GIVEN PROBLEM: Every line in the listing is to be echoed verbatim.

[Data records]

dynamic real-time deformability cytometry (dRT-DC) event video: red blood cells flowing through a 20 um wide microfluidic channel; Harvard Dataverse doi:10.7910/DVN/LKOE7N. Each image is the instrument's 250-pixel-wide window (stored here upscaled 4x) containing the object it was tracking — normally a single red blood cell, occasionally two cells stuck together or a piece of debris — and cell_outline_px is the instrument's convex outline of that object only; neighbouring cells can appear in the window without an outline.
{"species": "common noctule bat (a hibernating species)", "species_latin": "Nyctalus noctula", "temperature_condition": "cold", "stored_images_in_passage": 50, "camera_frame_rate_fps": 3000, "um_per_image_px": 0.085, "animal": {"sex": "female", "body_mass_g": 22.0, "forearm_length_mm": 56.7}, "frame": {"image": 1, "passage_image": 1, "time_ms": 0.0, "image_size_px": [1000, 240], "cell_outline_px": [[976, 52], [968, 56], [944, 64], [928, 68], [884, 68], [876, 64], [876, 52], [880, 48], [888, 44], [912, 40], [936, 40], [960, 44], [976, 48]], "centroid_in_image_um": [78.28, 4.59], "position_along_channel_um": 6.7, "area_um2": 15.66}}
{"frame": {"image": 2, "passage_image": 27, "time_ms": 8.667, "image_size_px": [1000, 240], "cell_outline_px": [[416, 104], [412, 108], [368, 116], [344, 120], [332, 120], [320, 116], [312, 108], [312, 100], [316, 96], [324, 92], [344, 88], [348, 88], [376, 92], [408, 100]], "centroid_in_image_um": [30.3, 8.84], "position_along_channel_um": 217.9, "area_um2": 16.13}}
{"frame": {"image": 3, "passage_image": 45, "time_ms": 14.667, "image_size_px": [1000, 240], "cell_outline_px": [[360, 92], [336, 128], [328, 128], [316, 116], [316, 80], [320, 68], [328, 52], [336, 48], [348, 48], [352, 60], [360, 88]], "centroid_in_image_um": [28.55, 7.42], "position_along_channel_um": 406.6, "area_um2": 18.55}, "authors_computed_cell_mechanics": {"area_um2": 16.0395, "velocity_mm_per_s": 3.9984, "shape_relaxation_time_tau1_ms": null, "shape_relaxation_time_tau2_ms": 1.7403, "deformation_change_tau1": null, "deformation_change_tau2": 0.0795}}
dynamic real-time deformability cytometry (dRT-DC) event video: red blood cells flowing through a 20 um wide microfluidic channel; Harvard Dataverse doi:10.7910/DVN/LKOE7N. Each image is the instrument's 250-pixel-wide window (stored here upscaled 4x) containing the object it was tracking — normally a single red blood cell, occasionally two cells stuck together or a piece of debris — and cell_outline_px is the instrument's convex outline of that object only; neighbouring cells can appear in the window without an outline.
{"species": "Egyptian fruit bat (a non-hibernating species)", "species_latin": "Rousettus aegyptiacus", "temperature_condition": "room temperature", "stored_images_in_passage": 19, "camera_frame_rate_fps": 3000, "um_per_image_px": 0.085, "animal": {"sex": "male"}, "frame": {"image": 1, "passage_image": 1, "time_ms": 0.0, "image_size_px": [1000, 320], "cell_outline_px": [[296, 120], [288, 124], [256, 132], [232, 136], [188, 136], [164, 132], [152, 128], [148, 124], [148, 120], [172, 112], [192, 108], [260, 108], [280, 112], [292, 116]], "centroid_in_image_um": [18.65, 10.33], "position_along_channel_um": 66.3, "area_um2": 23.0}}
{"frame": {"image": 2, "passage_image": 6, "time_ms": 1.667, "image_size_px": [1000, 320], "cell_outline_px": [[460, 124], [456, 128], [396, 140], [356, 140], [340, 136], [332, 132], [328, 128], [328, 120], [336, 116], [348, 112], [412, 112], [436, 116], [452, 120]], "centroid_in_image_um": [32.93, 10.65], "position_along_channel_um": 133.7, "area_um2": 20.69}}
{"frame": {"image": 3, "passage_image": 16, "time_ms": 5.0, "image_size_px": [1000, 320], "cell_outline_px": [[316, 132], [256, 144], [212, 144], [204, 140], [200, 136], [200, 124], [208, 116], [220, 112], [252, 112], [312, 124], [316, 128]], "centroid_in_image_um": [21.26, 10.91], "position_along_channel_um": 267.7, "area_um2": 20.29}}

FINISHED ANSWER:
dynamic real-time deformability cytometry (dRT-DC) event video: red blood cells flowing through a 20 um wide microfluidic channel; Harvard Dataverse doi:10.7910/DVN/LKOE7N. Each image is the instrument's 250-pixel-wide window (stored here upscaled 4x) containing the object it was tracking — normally a single red blood cell, occasionally two cells stuck together or a piece of debris — and cell_outline_px is the instrument's convex outline of that object only; neighbouring cells can appear in the window without an outline.
{"species": "common noctule bat (a hibernating species)", "species_latin": "Nyctalus noctula", "temperature_condition": "cold", "stored_images_in_passage": 50, "camera_frame_rate_fps": 3000, "um_per_image_px": 0.085, "animal": {"sex": "female", "body_mass_g": 22.0, "forearm_length_mm": 56.7}, "frame": {"image": 1, "passage_image": 1, "time_ms": 0.0, "image_size_px": [1000, 240], "cell_outline_px": [[976, 52], [968, 56], [944, 64], [928, 68], [884, 68], [876, 64], [876, 52], [880, 48], [888, 44], [912, 40], [936, 40], [960, 44], [976, 48]], "centroid_in_image_um": [78.28, 4.59], "position_along_channel_um": 6.7, "area_um2": 15.66}}
{"frame": {"image": 2, "passage_image": 27, "time_ms": 8.667, "image_size_px": [1000, 240], "cell_outline_px": [[416, 104], [412, 108], [368, 116], [344, 120], [332, 120], [320, 116], [312, 108], [312, 100], [316, 96], [324, 92], [344, 88], [348, 88], [376, 92], [408, 100]], "centroid_in_image_um": [30.3, 8.84], "position_along_channel_um": 217.9, "area_um2": 16.13}}
{"frame": {"image": 3, "passage_image": 45, "time_ms": 14.667, "image_size_px": [1000, 240], "cell_outline_px": [[360, 92], [336, 128], [328, 128], [316, 116], [316, 80], [320, 68], [328, 52], [336, 48], [348, 48], [352, 60], [360, 88]], "centroid_in_image_um": [28.55, 7.42], "position_along_channel_um": 406.6, "area_um2": 18.55}, "authors_computed_cell_mechanics": {"area_um2": 16.0395, "velocity_mm_per_s": 3.9984, "shape_relaxation_time_tau1_ms": null, "shape_relaxation_time_tau2_ms": 1.7403, "deformation_change_tau1": null, "deformation_change_tau2": 0.0795}}
dynamic real-time deformability cytometry (dRT-DC) event video: red blood cells flowing through a 20 um wide microfluidic channel; Harvard Dataverse doi:10.7910/DVN/LKOE7N. Each image is the instrument's 250-pixel-wide window (stored here upscaled 4x) containing the object it was tracking — normally a single red blood cell, occasionally two cells stuck together or a piece of debris — and cell_outline_px is the instrument's convex outline of that object only; neighbouring cells can appear in the window without an outline.
{"species": "Egyptian fruit bat (a non-hibernating species)", "species_latin": "Rousettus aegyptiacus", "temperature_condition": "room temperature", "stored_images_in_passage": 19, "camera_frame_rate_fps": 3000, "um_per_image_px": 0.085, "animal": {"sex": "male"}, "frame": {"image": 1, "passage_image": 1, "time_ms": 0.0, "image_size_px": [1000, 320], "cell_outline_px": [[296, 120], [288, 124], [256, 132], [232, 136], [188, 136], [164, 132], [152, 128], [148, 124], [148, 120], [172, 112], [192, 108], [260, 108], [280, 112], [292, 116]], "centroid_in_image_um": [18.65, 10.33], "position_along_channel_um": 66.3, "area_um2": 23.0}}
{"frame": {"image": 2, "passage_image": 6, "time_ms": 1.667, "image_size_px": [1000, 320], "cell_outline_px": [[460, 124], [456, 128], [396, 140], [356, 140], [340, 136], [332, 132], [328, 128], [328, 120], [336, 116], [348, 112], [412, 112], [436, 116], [452, 120]], "centroid_in_image_um": [32.93, 10.65], "position_along_channel_um": 133.7, "area_um2": 20.69}}
{"frame": {"image": 3, "passage_image": 16, "time_ms": 5.0, "image_size_px": [1000, 320], "cell_outline_px": [[316, 132], [256, 144], [212, 144], [204, 140], [200, 136], [200, 124], [208, 116], [220, 112], [252, 112], [312, 124], [316, 128]], "centroid_in_image_um": [21.26, 10.91], "position_along_channel_um": 267.7, "area_um2": 20.29}}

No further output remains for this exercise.